Fermented Tofu Hollow Vegetable

This quick and flavorful Stir-Fried Bok Choy with Fermented Bean Curd is a delicious way to enjoy crisp greens with a rich, umami twist. Tender bok choy is lightly stir-fried with aromatic ginger, then coated in a savory sauce made from mashed fermented bean curd and its tangy liquid. The fermented bean curd adds a deep, complex flavor that perfectly complements the freshness of the bok choy, while a splash of water helps create a glossy, well-balanced sauce. Ready in minutes, this dish highlights the natural sweetness of the greens while packing a punch of bold, fermented goodness. Perfect as a side or paired with steamed rice for a simple yet satisfying meal, this recipe brings restaurant-quality taste to your home kitchen with minimal effort.

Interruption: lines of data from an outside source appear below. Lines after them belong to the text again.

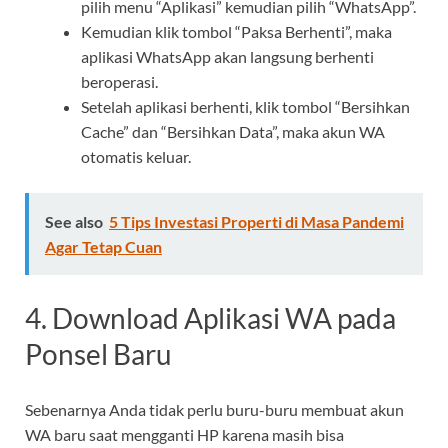
pilih menu “Aplikasi” kemudian pilih “WhatsApp”.
Kemudian klik tombol “Paksa Berhenti”, maka
aplikasi WhatsApp akan langsung berhenti
beroperasi.
Setelah aplikasi berhenti, klik tombol “Bersihkan
Cache” dan “Bersihkan Data”, maka akun WA
otomatis keluar.
See also
5 Tips Investasi Properti di Masa Pandemi
Agar Tetap Cuan
4.
Download Aplikasi WA pada
Ponsel Baru
Sebenarnya Anda tidak perlu buru-buru membuat akun
WA baru saat mengganti HP karena masih bisa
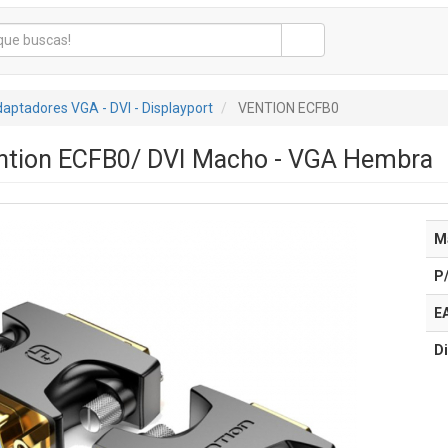
aptadores VGA - DVI - Displayport
VENTION ECFB0
ntion ECFB0/ DVI Macho - VGA Hembra
M
P
E
Di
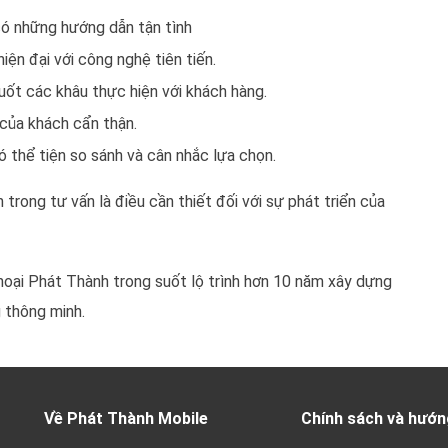
 có những hướng dẫn tận tình
ện đại với công nghệ tiên tiến.
suốt các khâu thực hiện với khách hàng.
 của khách cẩn thận.
ó thể tiện so sánh và cân nhắc lựa chọn.
rong tư vấn là điều cần thiết đối với sự phát triển của
oại Phát Thành trong suốt lộ trình hơn 10 năm xây dựng
 thông minh.
Về Phát Thành Mobile
Chính sách và hướn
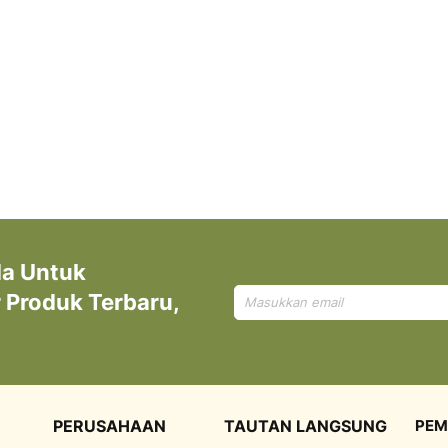
da Untuk
Mendaftar
Produk Terbaru,
untuk
Newsletter
kami:
PERUSAHAAN
TAUTAN LANGSUNG
PEM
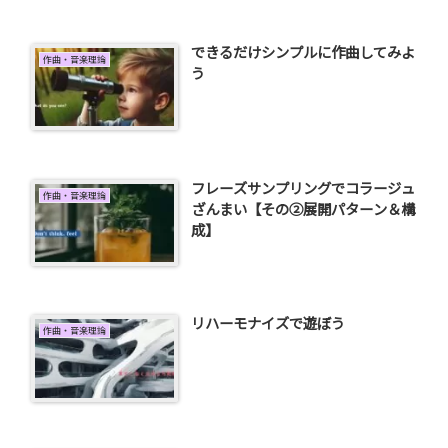
できるだけシンプルに作曲してみよ
作曲・音楽理論
う
フレーズサンプリングでコラージュ
作曲・音楽理論
ざんまい【その②展開パターン＆構
成】
リハーモナイズで遊ぼう
作曲・音楽理論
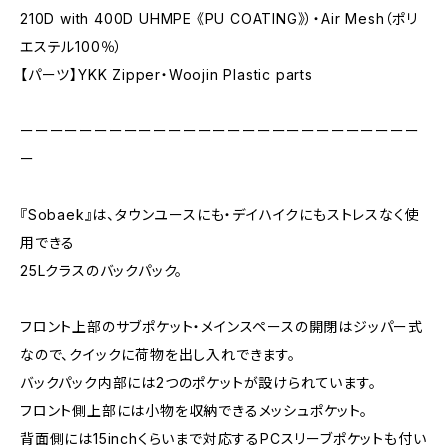
210D with 400D UHMPE 《PU COATING》）・Air Mesh（ポリ
エステル100％）
【パーツ】YKK Zipper・Woojin Plastic parts
ーーーーーーーーーーーーーーーーーーーーーーーーーーー
ー
『Sobaek』は、タウンユースにも・デイハイクにもストレスなく使
用できる
25Lクラスのバックパック。
フロント上部のサブポケット・メインスペースの開閉はジッパー式
なので、クイックに荷物を出し入れできます。
バックパック内部には2つのポケットが設けられています。
フロント側上部には小物を収納できるメッシュポケット。
背面側には15inchくらいまで対応するPCスリーブポケットも付い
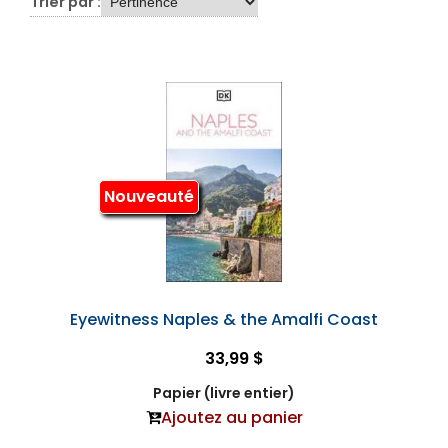
Trier par :
Nouveauté
Eyewitness Naples & the Amalfi Coast
33,99 $
Papier (livre entier)
Ajoutez au panier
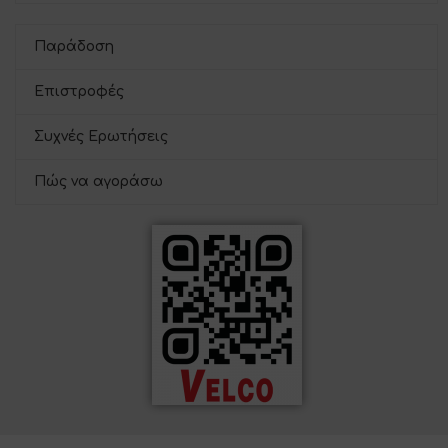
Παράδοση
Επιστροφές
Συχνές Ερωτήσεις
Πώς να αγοράσω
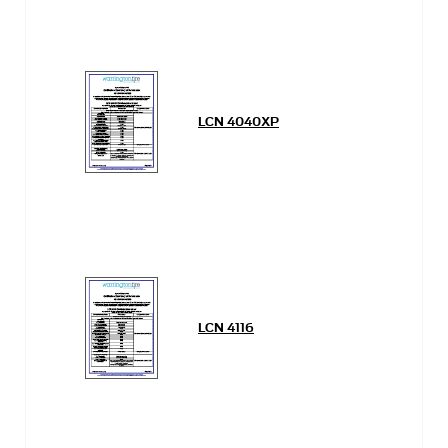
LCN 4040XP
LCN 4116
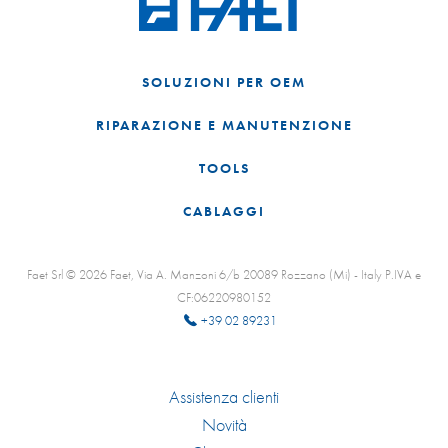
SOLUZIONI PER OEM
RIPARAZIONE E MANUTENZIONE
TOOLS
CABLAGGI
Faet Srl © 2026 Faet, Via A. Manzoni 6/b 20089 Rozzano (Mi) - Italy P.IVA e
CF:06220980152
+39 02 89231
Assistenza clienti
Novità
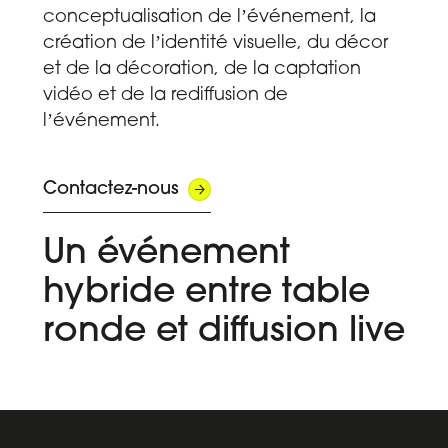
conceptualisation de lʼévénement, la
création de lʼidentité visuelle, du décor
et de la décoration, de la
captation
vidéo
et de la rediffusion de
lʼévénement.
Contactez-nous
Un événement
hybride entre table
ronde et diffusion live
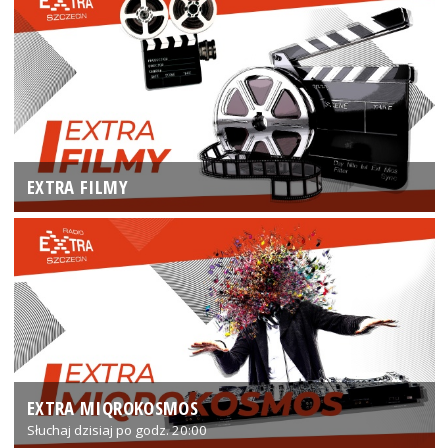
EXTRA FILMY
EXTRA MIQROKOSMOS
Słuchaj dzisiaj po godz. 20:00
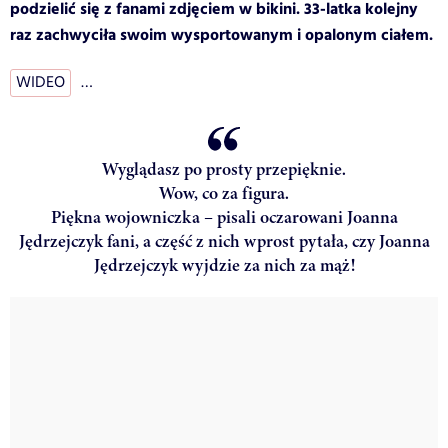
podzielić się z fanami zdjęciem w bikini. 33-latka kolejny
raz zachwyciła swoim wysportowanym i opalonym ciałem.
WIDEO
…
Wyglądasz po prosty przepięknie.
Wow, co za figura.
Piękna wojowniczka – pisali oczarowani Joanna
Jędrzejczyk fani, a część z nich wprost pytała, czy Joanna
Jędrzejczyk wyjdzie za nich za mąż!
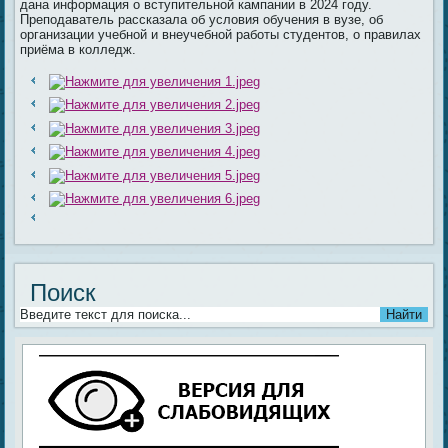
дана информация о вступительной кампании в 2024 году.
Преподаватель рассказала об условия обучения в вузе, об
организации учебной и внеучебной работы студентов, о правилах
приёма в колледж.
Поиск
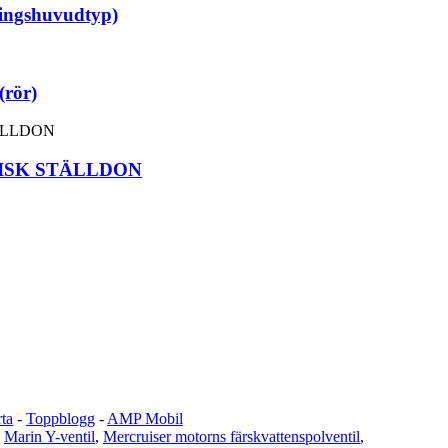
lingshuvudtyp)
(rör)
ISK STÄLLDON
ta
-
Toppblogg
-
AMP Mobil
,
Marin Y-ventil
,
Mercruiser motorns färskvattenspolventil
,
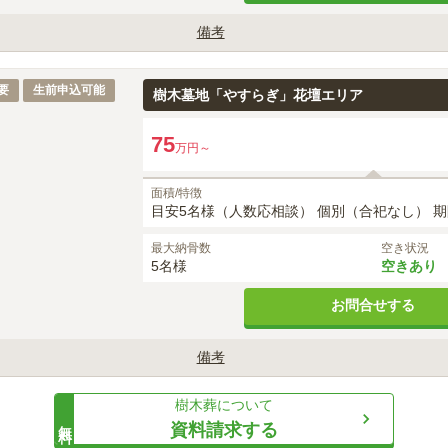
備考
15
約
万円～
設けず合葬（合祀）されます。

を彫刻することができます。

要
生前申込可能
樹木墓地「やすらぎ」花壇エリア
葬」のお墓です。
75
万円～
面積/特徴
目安5名様（人数応相談） 個別（合祀なし） 期
最大納骨数
空き状況
5名様
空きあり
お問合せする
備考
が可能です。
樹木葬
について
無料
資料請求する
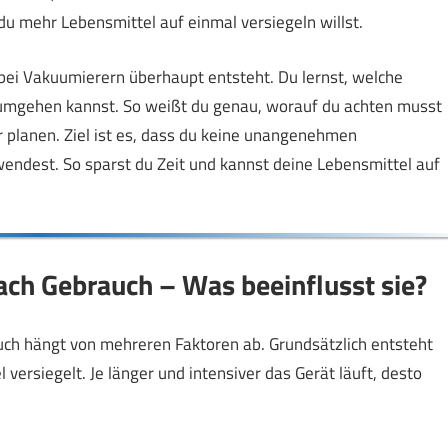
 du mehr Lebensmittel auf einmal versiegeln willst.
 bei Vakuumierern überhaupt entsteht. Du lernst, welche
t umgehen kannst. So weißt du genau, worauf du achten musst
 planen. Ziel ist es, dass du keine unangenehmen
endest. So sparst du Zeit und kannst deine Lebensmittel auf
ch Gebrauch – Was beeinflusst sie?
ch hängt von mehreren Faktoren ab. Grundsätzlich entsteht
ersiegelt. Je länger und intensiver das Gerät läuft, desto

A must-try for lovers of bold, authentic flavors!

10 Minutes
Medium
4 servings

Ingredients

Metric US
4 serving

Main Ingredients

🥩
bok choy
300g
🥩
fermented bean curd
50g

The aromatics

🧅
ginger
10g

The sauce & seasonings

🧂
fermented bean curd liquid
4 tbsp

Instructions

1. Step 1

Step 1
Wash and cut the bok choy into sections, and chop a small amount of ginger into fine pieces for later use.

2. Step 2

Mix 3-4 tablespoons of fermented bean curd liquid with half a block of mashed fermented bean curd in a small bowl.

3. Step 3

Heat a small amount of oil in a wok, add the bok choy and ginger, and stir-fry for 1 minute. Then, pour in the prepared fermented bean curd liquid and continue stir-frying until the bok choy is slightly softened and flavored. Add a little water to the bowl that held the fermented bean curd liquid, swirl it around, and pour it into the wok. Stir-fry over high heat to reduce the sauce, then remove from the wok.